---------- Provided entries ----------
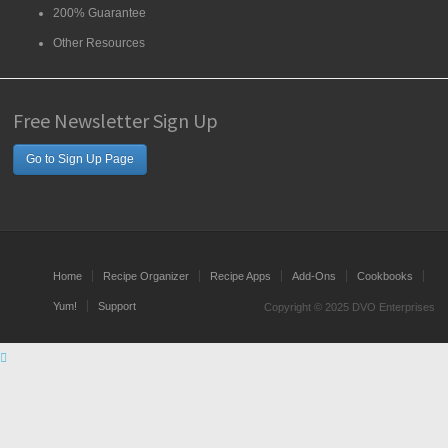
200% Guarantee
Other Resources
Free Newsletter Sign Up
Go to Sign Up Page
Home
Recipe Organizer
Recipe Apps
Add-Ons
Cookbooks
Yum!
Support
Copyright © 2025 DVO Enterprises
----------
---------- Provided entries ----------
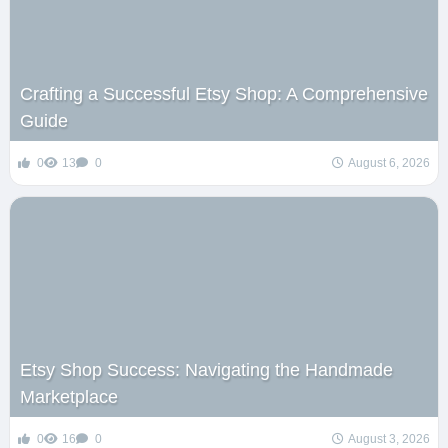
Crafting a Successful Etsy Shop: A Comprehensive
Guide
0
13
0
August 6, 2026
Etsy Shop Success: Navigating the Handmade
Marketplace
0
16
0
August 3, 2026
----------
_Exercise objective:_
Using the material, show each line where the string "Shop" can be found.

_Output:_
Crafting a Successful Etsy Shop: A Comprehensive
Etsy Shop Success: Navigating the Handmade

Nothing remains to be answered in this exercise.